Sfido chiunque a negare che in Italia esistano ancora scuole di seconda categoria, solo che le “categorie” si sono spostate più avanti: nella scuola secondaria superiore. Tra licei e istituti tecnici e professionale ci sono distanze siderali: difficile passare per la cruna di un ago (laurearsi) dopo essere stato bocciato un paio di volte lungo i percorsi accidentati di chi non è riuscito a entrare in una delle “buone” scuole italiane (dove tra l’altro si boccia poco) e finisce in un tecnico o un professionale.

Rileggere oggi “Lettera a una professoressa” significa riscoprire come VERE molte delle affermazioni di don Milani, anche se sarebbe corretto riferirle alle scuole superiori. Gli istituti tecnici e professionali sono scuole di seconda categoria, per chi non è destinato a laurearsi, dove vengono ANCORA bocciati i figli dei poveri.

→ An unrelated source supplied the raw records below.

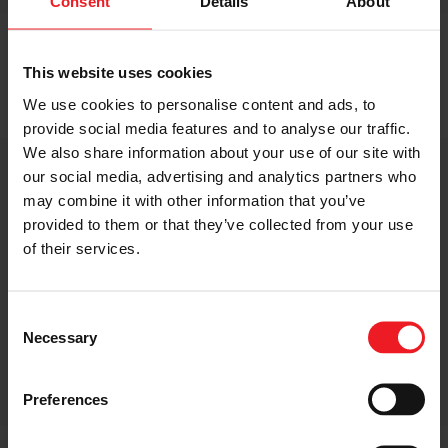
Consent
Details
About
This website uses cookies
EXPLORE GARRETT ORIGINAL REDBOOST RANGE
We use cookies to personalise content and ads, to
provide social media features and to analyse our traffic.
We also share information about your use of our site with
Applications
our social media, advertising and analytics partners who
may combine it with other information that you’ve
provided to them or that they’ve collected from your use
of their services.
Redboost turbos cover a wide range of vehicles, from
light commercial powertrains to on-and-off highway
applications. They are applicable to many automotive
Consent
engine brands including Komatsu, Cummins, Hyundai,
Necessary
Selection
MAN, Mercedes, Hitachi, Weichai Power, Sinotruck, FAW
Jiefang Wuxi Diesel, DCEC, Guangxi Yuchai and more.
Preferences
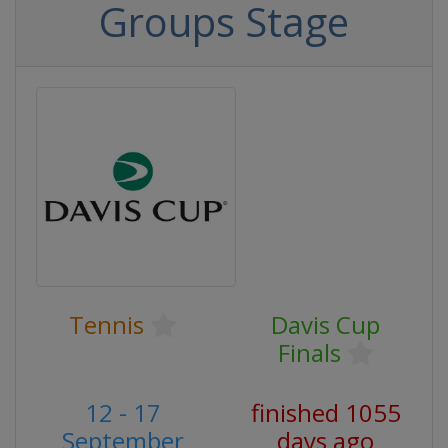
Groups Stage
Tennis
Davis Cup
Finals
12 - 17
finished 1055
September
days ago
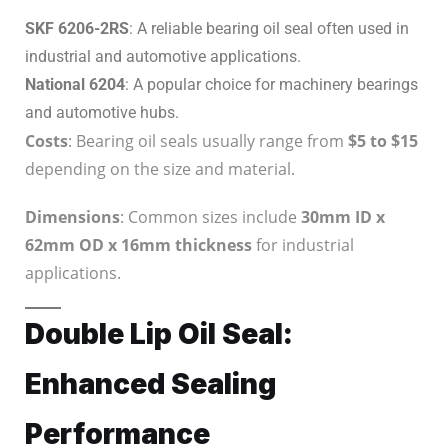
SKF 6206-2RS
: A reliable bearing oil seal often used in
industrial and automotive applications.
National 6204
: A popular choice for machinery bearings
and automotive hubs.
Costs
: Bearing oil seals usually range from
$5 to $15
depending on the size and material.
Dimensions
: Common sizes include
30mm ID x
62mm OD x 16mm thickness
for industrial
applications.
Double Lip Oil Seal:
Enhanced Sealing
Performance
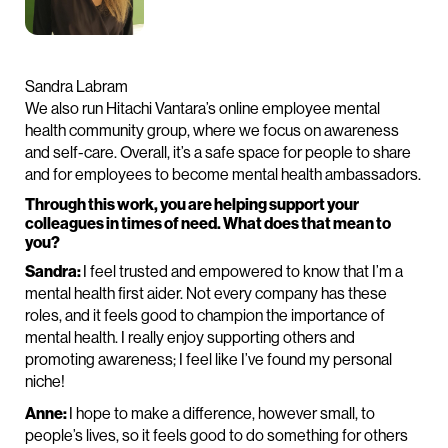
Sandra Labram
We also run Hitachi Vantara’s online employee mental
health community group, where we focus on awareness
and self-care. Overall, it’s a safe space for people to share
and for employees to become mental health ambassadors.
Through this work, you are helping support your
colleagues in times of need. What does that mean to
you?
Sandra:
I feel trusted and empowered to know that I’m a
mental health first aider. Not every company has these
roles, and it feels good to champion the importance of
mental health. I really enjoy supporting others and
promoting awareness; I feel like I’ve found my personal
niche!
Anne:
I hope to make a difference, however small, to
people’s lives, so it feels good to do something for others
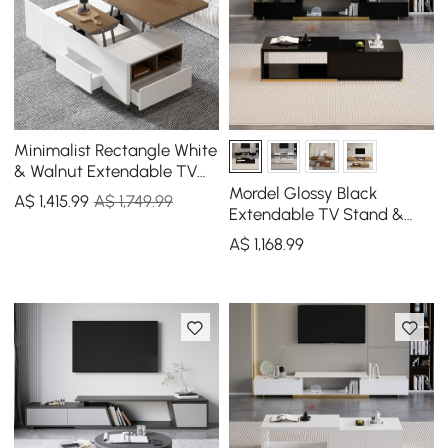
Minimalist Rectangle White
& Walnut Extendable TV
Stand & Lift Top Coffee
Mordel Glossy Black
A$
1,415
.99
A$ 1,749.99
Table Set
Extendable TV Stand &
Coffee Table Set
A$
1,168
.99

Il libro di don Milani è dedicato ai genitori, perchè si devono “organizzare”, com’è scritto nella dedica, così da salvare i loro figli dalle cattive scuole dove sono finiti. Oggi purtroppo si dà nuovamente la COLPA alle famiglie dello scarso rendimento scolastico dei loro figli, e non alla scuola in cui sono capitati. Don Lorenzo non avrebbe mai fatto un simile errore.